Un lien entre une bactérie spécifique et la maladie d’Alzheimer
Fusobacterium nucleatum (F. nucleatum) est un type de bactérie qui prolifère dans les maladies parodontales. Elle affecte les gencives et l’os de la mâchoire et, si elle n’est pas traitée, entraîne l’instabilité des dents et leur perte.
La bactérie F. nucleatum et ses effets néfastes
Ces dernières années, la bactérie F. nucleatum a été associée à des pathologies allant du cancer colorectal à l’accouchement prématuré. Maintenant, de nouvelles recherches menées par des scientifiques de l’université Tufts et leurs collègues suggèrent un lien entre F. nucleatum et la maladie d’Alzheimer.
« Dans cette étude, notre laboratoire est le premier à découvrir que Fusobacterium nucleatum peut générer une inflammation systémique et même s’infiltrer dans les tissus du système nerveux et exacerber les signes et les symptômes de la maladie d’Alzheimer », explique Jake Jinkun Chen, professeur de parodontologie.
F. nucleatum peut également générer une inflammation généralisée sévère, qui est un symptôme de nombreuses maladies chroniques, notamment le diabète de type 2 et la maladie d’Alzheimer, note Chen.
Chen et ses collègues pensent qu’en ciblant F. nucleatum, ils peuvent ralentir la propagation et la progression d’au moins deux épidémies : les maladies parodontales, qui touchent 47 % des adultes américains de plus de 30 ans, et la maladie d’Alzheimer, qui affecte actuellement 6,5 millions d’Américains et devrait atteindre plus de 14 millions d’ici 2060.
F. nucleatum et les cellules immunitaires dans le cerveau
Les dernières recherches, effectuées sur des souris, montrent que F. nucleatum entraîne une prolifération anormale des cellules microgliales, des cellules immunitaires du cerveau qui éliminent normalement les neurones endommagés et les infections et permettent de maintenir la santé globale du système nerveux central.
Cette surabondance de cellules microgliales a également créé une réponse inflammatoire accrue, ont constaté les chercheurs. On pense que l’inflammation ou l’infection chronique est un facteur déterminant dans le déclin cognitif qui survient à mesure que la maladie d’Alzheimer progresse.
« Nos études montrent que F. nucleatum peut réduire la mémoire et les capacités de réflexion des souris par le biais de certaines voies de signalisation. C’est un signal d’alarme pour les chercheurs et les cliniciens », déclare Chen.

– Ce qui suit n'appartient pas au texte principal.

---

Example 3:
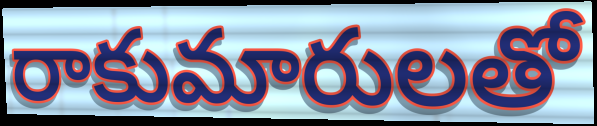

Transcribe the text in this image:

రాకుమారులతో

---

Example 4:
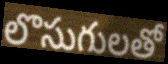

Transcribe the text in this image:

లొసుగులతో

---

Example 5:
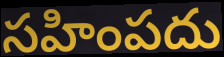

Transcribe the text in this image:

సహింపదు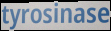
tyrosinase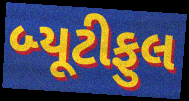
બ્યૂટીફુલ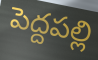
పెద్దపల్లిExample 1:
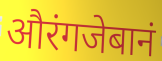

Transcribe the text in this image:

औरंगजेबानं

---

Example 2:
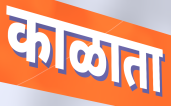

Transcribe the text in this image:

काळाता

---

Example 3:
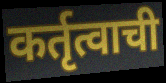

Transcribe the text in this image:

कर्तृत्वाची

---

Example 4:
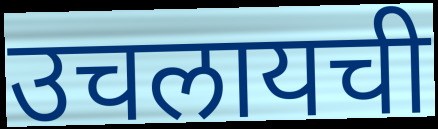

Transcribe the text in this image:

उचलायची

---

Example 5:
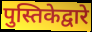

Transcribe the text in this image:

पुस्तिकेद्वारेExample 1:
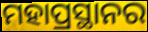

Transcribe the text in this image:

ମହାପ୍ରସ୍ଥାନର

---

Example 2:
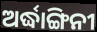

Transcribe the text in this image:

ଅର୍ଦ୍ଧାଙ୍ଗିନୀ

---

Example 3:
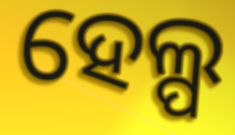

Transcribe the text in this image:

ହେଲ୍ପ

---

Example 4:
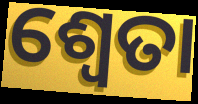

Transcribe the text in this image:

ଶ୍ୱେତା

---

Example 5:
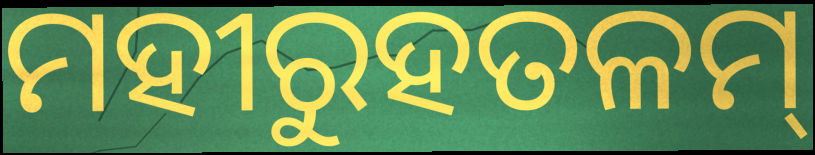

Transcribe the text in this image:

ମହୀରୁହତଳମ୍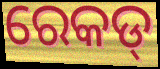
ରେକଡ୍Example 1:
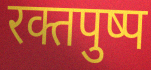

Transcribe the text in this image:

रक्तपुष्प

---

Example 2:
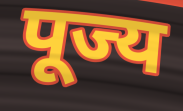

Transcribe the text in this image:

पूज्य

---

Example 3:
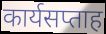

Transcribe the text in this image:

कार्यसप्ताह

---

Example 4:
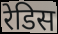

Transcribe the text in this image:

रेडिस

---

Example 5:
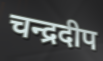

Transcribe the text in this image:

चन्द्रदीप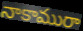
నాకామురాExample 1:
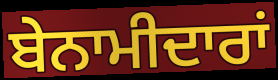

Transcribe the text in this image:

ਬੇਨਾਮੀਦਾਰਾਂ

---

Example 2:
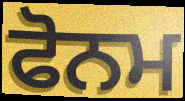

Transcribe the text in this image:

ਫੋਨਮ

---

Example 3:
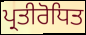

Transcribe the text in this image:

ਪ੍ਰਤੀਰੋਧਿਤ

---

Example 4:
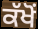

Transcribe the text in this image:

ਕੱਖੋਂ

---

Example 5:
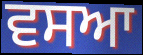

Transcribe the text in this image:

ਵਸਆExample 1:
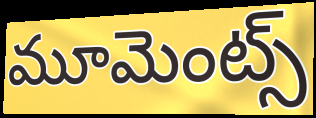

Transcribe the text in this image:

మూమెంట్స్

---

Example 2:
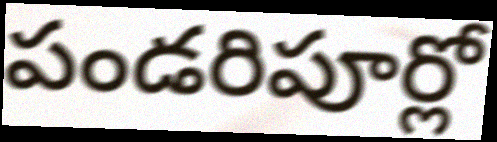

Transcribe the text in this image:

పండరిపూర్లో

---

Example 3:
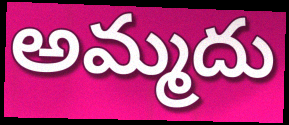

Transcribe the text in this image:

అమ్మదు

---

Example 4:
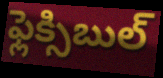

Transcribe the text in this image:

« Le test de la charge bactérienne et du degré de symptômes pourrait un jour devenir un moyen de mesurer les effets de F. nucleatum et de gérer le traitement pour ralentir la progression de la maladie parodontale et de la maladie d’Alzheimer », ajoute Chen.
Leur recherche suggère également des cibles médicamenteuses potentielles qui pourraient arrêter spécifiquement l’inflammation locale et systémique causée par F. nucleatum dans un environnement parodontal.
Infections buccales et maladies systémiques
Plus largement, Chen et ses collègues ciblent leur recherche translationnelle sur le blocage des voies entre la maladie parodontale et non seulement la maladie d’Alzheimer, mais aussi d’autres maladies liées à l’inflammation, notamment le diabète de type 2.
Seuls 2 % de l’ARNm sont traduits en protéines. Quatre-vingt-dix-huit pour cent de l’ARN est « non codant » et a traditionnellement été considéré comme n’étant rien de plus que des « gènes inutiles ». Mais de plus en plus de scientifiques, dont Chen, découvrent les fonctions importantes qu’ils possèdent.
Son laboratoire a conçu une petite molécule appelée adipoAI, qui possède de fortes propriétés anti-inflammatoires. Chen espère commencer bientôt un essai clinique pour étudier son efficacité dans le traitement d’une série de maladies inflammatoires, notamment le diabète de type 2, la maladie d’Alzheimer et les maladies parodontales.
Cette recherche a été publiée dans Frontiers in Aging Neuroscience.